C.D. went on, “She woke up that morning to fight whatever it was. Something happened in that kitchen.”
“A partner?” I
texted, “A burglar?”
“No,” she wrote, “No
one’s there. The room kinda just topples
up and something breaks.”
“So,” I texted, “You
perceive she’s dead?”
“I do,” daughter
wrote, “I may be wrong but I do. She
grins and says she’s not dead. The space
where she is now is open but it’s empty.
She didn’t have kids?”
“No,” I texted back,
“She absolutely wanted no kids. She
loved other people’s kids but wanted none of her own.”
“Interesting,”
texted C.D., “She regrets that now. Oh,
and she misses coffee.”
I remember owning an
electric coffee bean grinder when I hung out with Muriel. She always wanted her coffee to come from
freshly ground coffee beans.
So I really didn’t
get a solid answer about Muriel. I think
there’s a 55% probability she’s “gone on to Glory” and a 45% probability she
just abandoned The Internet, after all, when she and I were together she’d have
nothing to do with computers and cyberspace.

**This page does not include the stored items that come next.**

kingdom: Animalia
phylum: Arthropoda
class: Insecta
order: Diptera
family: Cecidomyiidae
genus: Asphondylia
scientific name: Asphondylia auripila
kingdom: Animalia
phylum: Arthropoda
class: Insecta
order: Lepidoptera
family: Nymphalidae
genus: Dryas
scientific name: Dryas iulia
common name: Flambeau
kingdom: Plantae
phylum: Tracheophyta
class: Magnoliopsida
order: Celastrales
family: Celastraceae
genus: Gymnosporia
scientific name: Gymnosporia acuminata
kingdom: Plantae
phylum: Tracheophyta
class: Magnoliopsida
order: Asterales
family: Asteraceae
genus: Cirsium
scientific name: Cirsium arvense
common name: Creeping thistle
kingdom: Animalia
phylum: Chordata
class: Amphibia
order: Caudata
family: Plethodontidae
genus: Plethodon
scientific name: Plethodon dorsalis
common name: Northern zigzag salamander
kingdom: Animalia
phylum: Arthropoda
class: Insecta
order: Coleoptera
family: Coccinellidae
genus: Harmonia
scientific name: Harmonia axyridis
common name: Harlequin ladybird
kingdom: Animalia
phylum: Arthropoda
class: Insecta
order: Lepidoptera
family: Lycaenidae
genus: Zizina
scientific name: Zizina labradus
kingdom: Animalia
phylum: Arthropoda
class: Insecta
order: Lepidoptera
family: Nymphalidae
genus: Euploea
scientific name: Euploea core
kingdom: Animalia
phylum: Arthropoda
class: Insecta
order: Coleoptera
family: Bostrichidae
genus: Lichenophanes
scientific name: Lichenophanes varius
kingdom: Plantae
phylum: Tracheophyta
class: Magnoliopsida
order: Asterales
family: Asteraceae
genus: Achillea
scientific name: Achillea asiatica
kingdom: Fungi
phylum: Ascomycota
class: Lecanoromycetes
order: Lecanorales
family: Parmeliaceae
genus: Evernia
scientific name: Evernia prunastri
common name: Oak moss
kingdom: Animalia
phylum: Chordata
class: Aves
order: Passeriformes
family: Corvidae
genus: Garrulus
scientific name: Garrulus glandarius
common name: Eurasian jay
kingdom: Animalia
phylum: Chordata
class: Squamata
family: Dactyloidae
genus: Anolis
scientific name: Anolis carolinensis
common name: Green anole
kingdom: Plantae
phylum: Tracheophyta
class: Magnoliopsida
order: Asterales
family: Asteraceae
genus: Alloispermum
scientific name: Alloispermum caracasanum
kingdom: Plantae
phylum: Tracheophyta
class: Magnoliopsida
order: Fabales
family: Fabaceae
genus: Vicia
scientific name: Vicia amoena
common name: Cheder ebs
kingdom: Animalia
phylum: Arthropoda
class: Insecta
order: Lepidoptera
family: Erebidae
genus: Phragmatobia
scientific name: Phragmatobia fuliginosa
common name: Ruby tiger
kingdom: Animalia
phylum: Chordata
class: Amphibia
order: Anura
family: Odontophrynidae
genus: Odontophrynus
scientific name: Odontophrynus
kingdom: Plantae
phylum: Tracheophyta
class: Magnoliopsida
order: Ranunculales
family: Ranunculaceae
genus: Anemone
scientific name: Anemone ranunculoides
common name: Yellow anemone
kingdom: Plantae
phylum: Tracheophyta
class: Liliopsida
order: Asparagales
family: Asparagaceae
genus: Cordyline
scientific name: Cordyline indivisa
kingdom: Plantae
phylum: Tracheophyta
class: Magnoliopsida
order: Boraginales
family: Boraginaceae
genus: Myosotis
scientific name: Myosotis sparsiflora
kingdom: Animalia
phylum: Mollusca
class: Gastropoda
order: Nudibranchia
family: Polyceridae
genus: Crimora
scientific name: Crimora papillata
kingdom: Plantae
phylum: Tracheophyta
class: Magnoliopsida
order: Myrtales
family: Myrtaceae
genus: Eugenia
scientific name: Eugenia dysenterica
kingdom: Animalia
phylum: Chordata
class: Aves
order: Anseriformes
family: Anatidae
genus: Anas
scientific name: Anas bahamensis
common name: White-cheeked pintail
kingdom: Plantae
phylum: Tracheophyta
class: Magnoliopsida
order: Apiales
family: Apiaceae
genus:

Then, like a switch got thrown in her brain, she was “all in” when it
came to the cyberwebs.
Long ago, wow, has
it been 27 years? Long ago Muriel told
me a story about a cat she had.
“I had an orange cat
named Tuna,” she said as we sat in the living room one evening. “I changed apartments and couldn’t keep
him. My brother was teaching in the Hopi
Nation in Arizona and he said he’d take Tuna, take care of him.
“So I drove to
Arizona and left Tuna with my brother,” Muriel went on. “About a year later we were at a family thing
in Roswell and I asked him about Tuna.”
“Tuna disappeared
from my apartment, it was the weirdest thing,” said
Brother. “He didn’t slip out, he just
wasn’t there anymore. I looked around
the neighborhood.”
“Some time later I
was telling the story at school on a Parent-Teacher conference day,” Brother
said. “There we were in this room and
there was this Hopi elder, part of a family who came that day, this Hopi elder
sitting in the corner.”
“Your cat is still
here,” said the elder. “Tuna has moved
on, he wears a mantle of stardust and walks the nation scaring coyote. That gives him great pleasure. He laughs a cat laugh.”
“How did you know
his name?” Brother asked the elder.
“He drops by my home
every now and then in the evenings and we talk.”
Maybe Muriel just
moved on too.
-End-
*Name is made up to
cover my ass in this litigious world….
I have recently been thinking of an old friend who I can't find any recent activity on and wondering the same thing.